The team left its hotel about 7 p.m. local time (1 p.m. ET) for the UEFA Champions League quarterfinals match, a Dortmund police spokesman said.
Between 40 and 50 people, including the trainer and medical support staff, were on board the bus. A preliminary investigation indicates the explosives "could have been hidden in a hedge near a parking lot," according to an update posted on the Dortmund police website.
Our task now is to process this because in less than 24 hours we need to play, Dortmund CEO Hans-Joachim Watzke said, according to a CNN translation. "That’s our job. There is no alternative. It’s an unlucky situation but there is no other solution."

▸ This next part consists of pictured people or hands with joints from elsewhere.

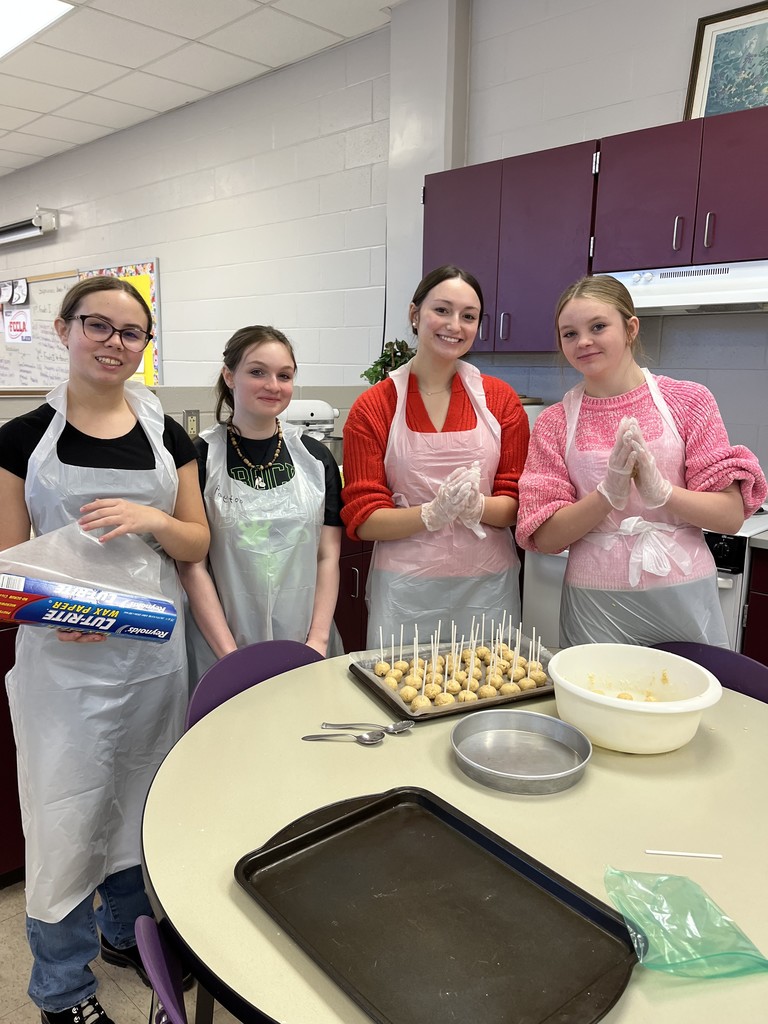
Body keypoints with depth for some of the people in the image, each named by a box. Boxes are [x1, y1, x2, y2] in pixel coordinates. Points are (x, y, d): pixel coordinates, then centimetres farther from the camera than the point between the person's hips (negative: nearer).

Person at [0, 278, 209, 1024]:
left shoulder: (166, 435, 4)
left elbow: (197, 543, 5)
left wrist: (152, 519, -15)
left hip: (153, 646, 4)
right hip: (62, 655, -3)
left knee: (144, 798, 19)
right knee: (67, 810, 6)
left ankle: (126, 929, 45)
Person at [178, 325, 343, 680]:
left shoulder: (315, 457, 3)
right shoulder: (200, 457, -5)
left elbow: (328, 557, 3)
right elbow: (193, 566, -6)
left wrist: (318, 639, -6)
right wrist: (230, 654, -12)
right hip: (222, 645, -2)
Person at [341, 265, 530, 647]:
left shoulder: (501, 400, 2)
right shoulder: (373, 408, -3)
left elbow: (518, 503, 2)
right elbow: (362, 519, -6)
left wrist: (476, 506, -19)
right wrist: (433, 513, -22)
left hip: (488, 586, 2)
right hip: (405, 590, -1)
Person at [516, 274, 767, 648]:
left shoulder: (688, 400, -1)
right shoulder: (554, 423, 1)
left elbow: (731, 515, -5)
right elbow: (545, 537, -5)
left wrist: (658, 489, -23)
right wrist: (609, 492, -20)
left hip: (683, 598, 0)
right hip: (595, 606, 0)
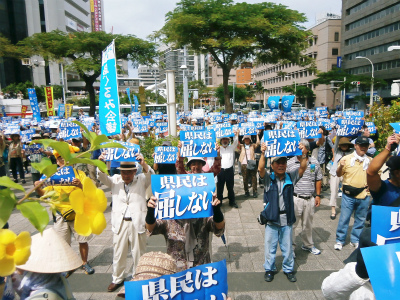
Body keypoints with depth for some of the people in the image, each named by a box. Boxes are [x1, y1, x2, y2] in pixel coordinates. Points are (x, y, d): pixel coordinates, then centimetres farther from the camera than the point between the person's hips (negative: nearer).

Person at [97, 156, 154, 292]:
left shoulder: (141, 180, 4)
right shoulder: (115, 180, 9)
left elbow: (150, 176, -15)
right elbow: (103, 178, -6)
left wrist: (144, 164, -36)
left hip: (137, 223, -1)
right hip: (119, 223, 2)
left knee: (138, 254, 8)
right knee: (118, 254, 12)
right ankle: (117, 279, 31)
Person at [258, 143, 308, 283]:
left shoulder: (291, 178, 0)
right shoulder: (268, 179, -6)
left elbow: (302, 168, -13)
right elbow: (261, 169, -23)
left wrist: (303, 154, -29)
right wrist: (263, 154, -38)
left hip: (287, 219, 2)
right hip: (271, 219, -1)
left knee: (287, 247, 16)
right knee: (270, 246, 13)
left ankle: (288, 269, 36)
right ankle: (269, 269, 31)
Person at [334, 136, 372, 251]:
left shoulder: (370, 161, 7)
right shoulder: (347, 159, -3)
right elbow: (338, 174, 2)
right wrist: (341, 166, -18)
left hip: (364, 195, 3)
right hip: (349, 195, -3)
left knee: (360, 220, 13)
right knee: (344, 218, 3)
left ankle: (355, 240, 29)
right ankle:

I was deeply disturbed by the explosions which occurred tonight in Dortmund. The decision taken to postpone the UEFA Champions League match between Borussia Dortmund and AS Monaco was the correct one since we must always prioritize the safety and security of all fans, team officials and players, Aleksander ?eferin, president of UEFA, European soccer’s governing body, said in a statement.
The match, which will be played at 18:45 CET (12:45 p.m. ET), is the first of a home-and-away series that will send the winner to the semifinals.